- **Problem to solve**
Please copy every line of the records below word for word, changing nothing.
• • •
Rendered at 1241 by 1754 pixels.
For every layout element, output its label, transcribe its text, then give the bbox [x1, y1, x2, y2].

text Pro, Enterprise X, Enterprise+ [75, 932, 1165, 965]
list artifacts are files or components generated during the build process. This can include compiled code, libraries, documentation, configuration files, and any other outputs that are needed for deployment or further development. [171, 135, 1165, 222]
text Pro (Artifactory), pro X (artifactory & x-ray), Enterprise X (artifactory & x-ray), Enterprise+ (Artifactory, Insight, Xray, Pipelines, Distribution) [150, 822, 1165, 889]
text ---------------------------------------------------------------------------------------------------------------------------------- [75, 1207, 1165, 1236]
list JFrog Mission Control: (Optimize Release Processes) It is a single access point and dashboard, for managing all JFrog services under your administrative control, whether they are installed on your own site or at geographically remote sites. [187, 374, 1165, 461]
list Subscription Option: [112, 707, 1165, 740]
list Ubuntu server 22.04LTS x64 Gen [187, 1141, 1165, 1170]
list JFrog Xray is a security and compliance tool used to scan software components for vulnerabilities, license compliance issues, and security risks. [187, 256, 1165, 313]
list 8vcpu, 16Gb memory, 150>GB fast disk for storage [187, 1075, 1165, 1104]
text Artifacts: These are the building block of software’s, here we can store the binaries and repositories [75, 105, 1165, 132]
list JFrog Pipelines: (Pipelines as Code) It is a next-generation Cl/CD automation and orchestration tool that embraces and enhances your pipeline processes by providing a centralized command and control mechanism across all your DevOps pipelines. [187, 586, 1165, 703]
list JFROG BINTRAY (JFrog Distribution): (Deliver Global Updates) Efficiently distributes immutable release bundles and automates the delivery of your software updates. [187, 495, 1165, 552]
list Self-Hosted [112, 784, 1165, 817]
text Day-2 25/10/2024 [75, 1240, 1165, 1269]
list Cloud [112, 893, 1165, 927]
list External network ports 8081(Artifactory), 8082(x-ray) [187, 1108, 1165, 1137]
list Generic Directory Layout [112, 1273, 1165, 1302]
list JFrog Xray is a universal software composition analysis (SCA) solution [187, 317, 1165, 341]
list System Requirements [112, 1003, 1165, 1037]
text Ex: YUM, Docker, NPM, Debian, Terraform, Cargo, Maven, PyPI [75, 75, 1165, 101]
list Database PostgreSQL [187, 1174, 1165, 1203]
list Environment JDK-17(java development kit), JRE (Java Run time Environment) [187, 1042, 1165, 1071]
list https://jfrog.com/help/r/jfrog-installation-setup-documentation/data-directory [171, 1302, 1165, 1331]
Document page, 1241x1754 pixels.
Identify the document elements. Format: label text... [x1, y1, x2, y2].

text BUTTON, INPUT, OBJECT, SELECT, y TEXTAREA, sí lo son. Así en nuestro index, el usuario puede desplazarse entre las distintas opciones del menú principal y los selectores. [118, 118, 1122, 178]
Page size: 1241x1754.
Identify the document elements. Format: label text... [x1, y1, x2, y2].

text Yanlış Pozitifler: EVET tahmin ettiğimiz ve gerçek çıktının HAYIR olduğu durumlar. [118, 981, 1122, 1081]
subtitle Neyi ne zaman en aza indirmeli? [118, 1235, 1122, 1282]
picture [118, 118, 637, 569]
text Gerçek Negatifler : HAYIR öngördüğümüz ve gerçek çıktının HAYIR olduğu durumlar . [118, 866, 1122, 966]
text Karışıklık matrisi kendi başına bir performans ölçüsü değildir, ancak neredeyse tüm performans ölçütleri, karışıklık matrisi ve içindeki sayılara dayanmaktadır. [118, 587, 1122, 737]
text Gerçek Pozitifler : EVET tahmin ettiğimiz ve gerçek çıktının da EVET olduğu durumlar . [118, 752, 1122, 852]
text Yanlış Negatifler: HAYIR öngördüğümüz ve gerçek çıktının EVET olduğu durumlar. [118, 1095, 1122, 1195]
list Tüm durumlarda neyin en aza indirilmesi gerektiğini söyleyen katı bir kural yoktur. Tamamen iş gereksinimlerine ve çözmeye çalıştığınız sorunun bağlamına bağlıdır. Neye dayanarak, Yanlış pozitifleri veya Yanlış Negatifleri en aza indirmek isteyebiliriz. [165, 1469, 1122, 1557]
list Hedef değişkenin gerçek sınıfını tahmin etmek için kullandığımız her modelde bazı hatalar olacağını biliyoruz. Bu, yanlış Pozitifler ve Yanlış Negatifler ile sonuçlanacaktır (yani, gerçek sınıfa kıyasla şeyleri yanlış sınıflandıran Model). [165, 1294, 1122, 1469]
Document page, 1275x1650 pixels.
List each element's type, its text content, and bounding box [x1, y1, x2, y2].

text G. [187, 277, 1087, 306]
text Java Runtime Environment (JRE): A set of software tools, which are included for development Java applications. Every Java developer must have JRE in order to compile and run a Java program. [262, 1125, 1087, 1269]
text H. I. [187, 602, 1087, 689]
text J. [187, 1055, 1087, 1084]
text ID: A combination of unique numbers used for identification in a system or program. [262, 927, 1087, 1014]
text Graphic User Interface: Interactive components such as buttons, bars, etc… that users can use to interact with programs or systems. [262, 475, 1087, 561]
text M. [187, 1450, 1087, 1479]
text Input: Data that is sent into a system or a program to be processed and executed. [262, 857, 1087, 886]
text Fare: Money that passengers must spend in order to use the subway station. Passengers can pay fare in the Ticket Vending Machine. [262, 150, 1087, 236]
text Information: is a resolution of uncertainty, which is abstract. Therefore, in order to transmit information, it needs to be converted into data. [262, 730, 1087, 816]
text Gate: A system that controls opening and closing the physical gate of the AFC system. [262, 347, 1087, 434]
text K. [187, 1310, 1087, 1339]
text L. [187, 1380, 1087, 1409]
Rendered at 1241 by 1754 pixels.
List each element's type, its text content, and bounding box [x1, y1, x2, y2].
• • •
- **Solution to this exercise**
Rendered at 1241 by 1754 pixels.
For every layout element, output its label, transcribe its text, then give the bbox [x1, y1, x2, y2].

text Pro, Enterprise X, Enterprise+ [75, 932, 1165, 965]
list artifacts are files or components generated during the build process. This can include compiled code, libraries, documentation, configuration files, and any other outputs that are needed for deployment or further development. [171, 135, 1165, 222]
text Pro (Artifactory), pro X (artifactory & x-ray), Enterprise X (artifactory & x-ray), Enterprise+ (Artifactory, Insight, Xray, Pipelines, Distribution) [150, 822, 1165, 889]
text ---------------------------------------------------------------------------------------------------------------------------------- [75, 1207, 1165, 1236]
list JFrog Mission Control: (Optimize Release Processes) It is a single access point and dashboard, for managing all JFrog services under your administrative control, whether they are installed on your own site or at geographically remote sites. [187, 374, 1165, 461]
list Subscription Option: [112, 707, 1165, 740]
list Ubuntu server 22.04LTS x64 Gen [187, 1141, 1165, 1170]
list JFrog Xray is a security and compliance tool used to scan software components for vulnerabilities, license compliance issues, and security risks. [187, 256, 1165, 313]
list 8vcpu, 16Gb memory, 150>GB fast disk for storage [187, 1075, 1165, 1104]
text Artifacts: These are the building block of software’s, here we can store the binaries and repositories [75, 105, 1165, 132]
list JFrog Pipelines: (Pipelines as Code) It is a next-generation Cl/CD automation and orchestration tool that embraces and enhances your pipeline processes by providing a centralized command and control mechanism across all your DevOps pipelines. [187, 586, 1165, 703]
list JFROG BINTRAY (JFrog Distribution): (Deliver Global Updates) Efficiently distributes immutable release bundles and automates the delivery of your software updates. [187, 495, 1165, 552]
list Self-Hosted [112, 784, 1165, 817]
text Day-2 25/10/2024 [75, 1240, 1165, 1269]
list Cloud [112, 893, 1165, 927]
list External network ports 8081(Artifactory), 8082(x-ray) [187, 1108, 1165, 1137]
list Generic Directory Layout [112, 1273, 1165, 1302]
list JFrog Xray is a universal software composition analysis (SCA) solution [187, 317, 1165, 341]
list System Requirements [112, 1003, 1165, 1037]
text Ex: YUM, Docker, NPM, Debian, Terraform, Cargo, Maven, PyPI [75, 75, 1165, 101]
list Database PostgreSQL [187, 1174, 1165, 1203]
list Environment JDK-17(java development kit), JRE (Java Run time Environment) [187, 1042, 1165, 1071]
list https://jfrog.com/help/r/jfrog-installation-setup-documentation/data-directory [171, 1302, 1165, 1331]
Document page, 1241x1754 pixels.
Identify the document elements. Format: label text... [x1, y1, x2, y2].

text BUTTON, INPUT, OBJECT, SELECT, y TEXTAREA, sí lo son. Así en nuestro index, el usuario puede desplazarse entre las distintas opciones del menú principal y los selectores. [118, 118, 1122, 178]
Page size: 1241x1754.
Identify the document elements. Format: label text... [x1, y1, x2, y2].

text Yanlış Pozitifler: EVET tahmin ettiğimiz ve gerçek çıktının HAYIR olduğu durumlar. [118, 981, 1122, 1081]
subtitle Neyi ne zaman en aza indirmeli? [118, 1235, 1122, 1282]
picture [118, 118, 637, 569]
text Gerçek Negatifler : HAYIR öngördüğümüz ve gerçek çıktının HAYIR olduğu durumlar . [118, 866, 1122, 966]
text Karışıklık matrisi kendi başına bir performans ölçüsü değildir, ancak neredeyse tüm performans ölçütleri, karışıklık matrisi ve içindeki sayılara dayanmaktadır. [118, 587, 1122, 737]
text Gerçek Pozitifler : EVET tahmin ettiğimiz ve gerçek çıktının da EVET olduğu durumlar . [118, 752, 1122, 852]
text Yanlış Negatifler: HAYIR öngördüğümüz ve gerçek çıktının EVET olduğu durumlar. [118, 1095, 1122, 1195]
list Tüm durumlarda neyin en aza indirilmesi gerektiğini söyleyen katı bir kural yoktur. Tamamen iş gereksinimlerine ve çözmeye çalıştığınız sorunun bağlamına bağlıdır. Neye dayanarak, Yanlış pozitifleri veya Yanlış Negatifleri en aza indirmek isteyebiliriz. [165, 1469, 1122, 1557]
list Hedef değişkenin gerçek sınıfını tahmin etmek için kullandığımız her modelde bazı hatalar olacağını biliyoruz. Bu, yanlış Pozitifler ve Yanlış Negatifler ile sonuçlanacaktır (yani, gerçek sınıfa kıyasla şeyleri yanlış sınıflandıran Model). [165, 1294, 1122, 1469]
Document page, 1275x1650 pixels.
List each element's type, its text content, and bounding box [x1, y1, x2, y2].

text G. [187, 277, 1087, 306]
text Java Runtime Environment (JRE): A set of software tools, which are included for development Java applications. Every Java developer must have JRE in order to compile and run a Java program. [262, 1125, 1087, 1269]
text H. I. [187, 602, 1087, 689]
text J. [187, 1055, 1087, 1084]
text ID: A combination of unique numbers used for identification in a system or program. [262, 927, 1087, 1014]
text Graphic User Interface: Interactive components such as buttons, bars, etc… that users can use to interact with programs or systems. [262, 475, 1087, 561]
text M. [187, 1450, 1087, 1479]
text Input: Data that is sent into a system or a program to be processed and executed. [262, 857, 1087, 886]
text Fare: Money that passengers must spend in order to use the subway station. Passengers can pay fare in the Ticket Vending Machine. [262, 150, 1087, 236]
text Information: is a resolution of uncertainty, which is abstract. Therefore, in order to transmit information, it needs to be converted into data. [262, 730, 1087, 816]
text Gate: A system that controls opening and closing the physical gate of the AFC system. [262, 347, 1087, 434]
text K. [187, 1310, 1087, 1339]
text L. [187, 1380, 1087, 1409]
Rendered at 1241 by 1754 pixels.
List each element's type, its text content, and bounding box [x1, y1, x2, y2].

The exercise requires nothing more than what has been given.